There are recommendations for 37 different cancer types and well over 100 different symptoms over 378 pages! The quick reference PDF is nearly 100 pages long. (NB a criticism of the guideline is therefore its complexity, compared to a single electronic tool such as QCancer ). The recommendations can be viewed and used on-line on the pathways pages:

By Symptoms: NICE pathways

By Cancer Site or Type: NICE pathways

NICE & Cancer Research UK have also produced an Interactive Desk Easel you can download to help navigate the guidance

To make it easier for you, we have synthesised the site and symptoms pathways into a single KISS guide to the most common presentations and cancer sites and highlighted some of the clinical implications.

The words used in the guideline have specific meanings:

  • Unexplained means that a diagnosis has not been made in primary care after appropriate history, examination and primary care investigation.
  • Offer denotes a stronger level of recommendation than consider, based on stronger evidence.
  • Patient values and preferences should of course be taken into consideration when discussing referral options
  • Urgent means within 2 weeks (i.e. consistent with 2 week wait, 2WW), very urgent within 48 hours and immediate is what it says on the tin!
  • Children and young people means birth to 24

Quality Improvement Ideas: Early diagnosis of cancer

  • Include some recent cancer diagnoses as significant events. Could any have been diagnosed at an earlier stage?
  • Organise some in-house training based around these new guidelines
  • Are FIT (faecal immunochemical tests) available to you? Do you have direct access to abdominal CT or brain MRI? Liaise with your local providers and commissioning group to make these investigations available.
  • Do you need to revise local referral pathways?

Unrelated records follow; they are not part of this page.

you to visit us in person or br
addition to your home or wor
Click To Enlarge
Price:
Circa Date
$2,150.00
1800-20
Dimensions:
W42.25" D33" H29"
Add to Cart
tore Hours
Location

Learning Points: Early diagnosis of cancer

  • We really do have a problem with late diagnosis of cancer...it is estimated implementation of these guidelines will save 5,000 lives per year
  • Improving early diagnosis via earlier and more streamlined referral is a key part of Achieving World Class Cancer Outcomes 2016 Report in England
  • New guidelines from NICE and in Scotland encourage earlier referral across a broad range of different cancers and symptoms. These introduce some key changes to practice and contain multiple learning points.
  • Testing for faecal occult blood as part of the clinical assessment of patients presenting with abdominal symptoms but without overt bleeding should now be routine. NICE now advise using the newer FIT test to help aid colorectal cancer referral decisions in patients presenting with abdominal symptoms but without overt rectal bleeding.
  • Consider a DRE and PSA for all men presenting in primary care with LUTS or erectile dysfunction, with appropriate patient counselling. DRE is a useful examination in primary care to distinguish between prostate cancer and BPH.